* Instructions to follow:
Repeat exactly every line that comes at or after the line containing "Now sort the", through the end of the entries below.

Items from a data source:
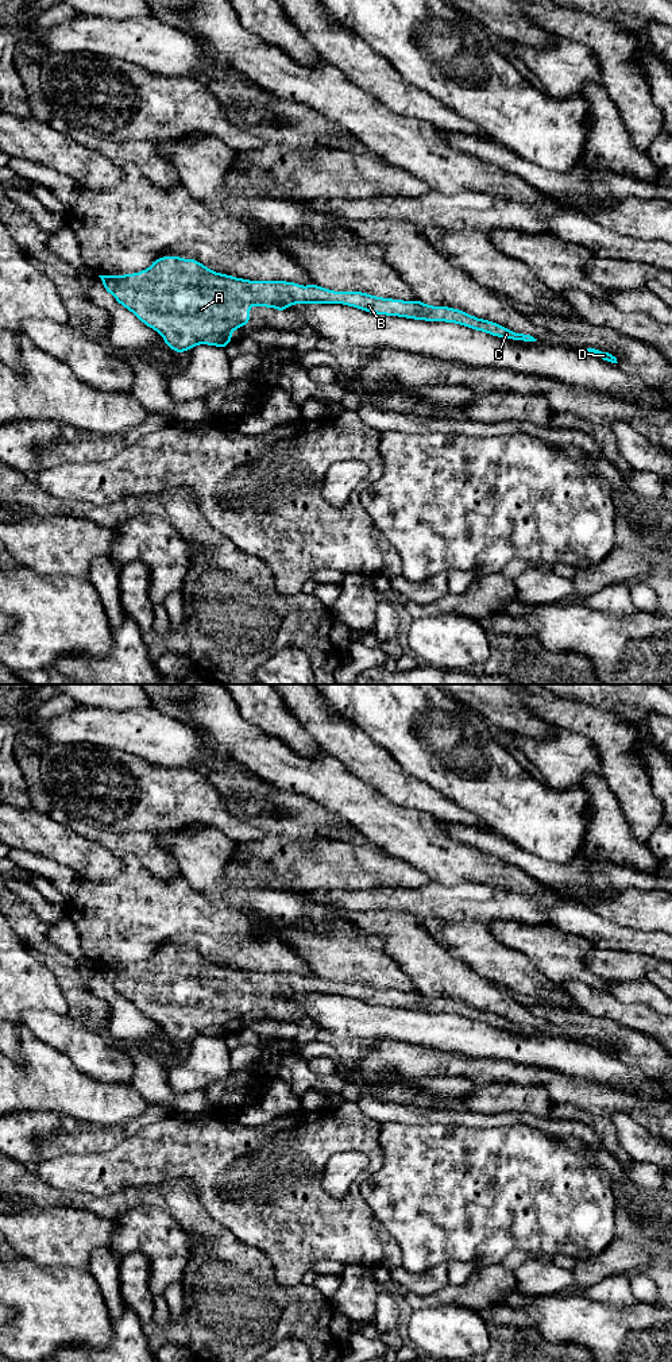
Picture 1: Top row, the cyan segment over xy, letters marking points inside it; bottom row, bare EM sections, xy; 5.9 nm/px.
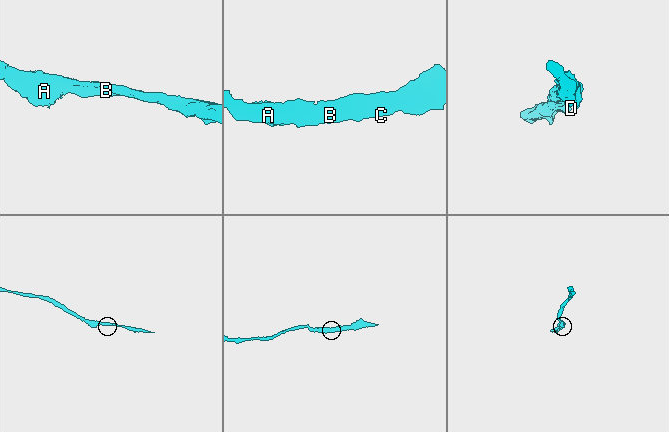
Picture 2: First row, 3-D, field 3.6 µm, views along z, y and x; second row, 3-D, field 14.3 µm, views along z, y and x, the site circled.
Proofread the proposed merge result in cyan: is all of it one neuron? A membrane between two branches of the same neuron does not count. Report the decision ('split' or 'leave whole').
leave whole

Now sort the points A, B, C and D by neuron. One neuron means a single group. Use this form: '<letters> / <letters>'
A B C D

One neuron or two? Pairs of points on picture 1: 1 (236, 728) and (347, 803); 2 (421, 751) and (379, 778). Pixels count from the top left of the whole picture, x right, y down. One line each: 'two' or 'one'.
1: one
2: two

* Solved problem:
Now sort the points A, B, C and D by neuron. One neuron means a single group. Use this form: '<letters> / <letters>'
A B C D

One neuron or two? Pairs of points on picture 1: 1 (236, 728) and (347, 803); 2 (421, 751) and (379, 778). Pixels count from the top left of the whole picture, x right, y down. One line each: 'two' or 'one'.
1: one
2: two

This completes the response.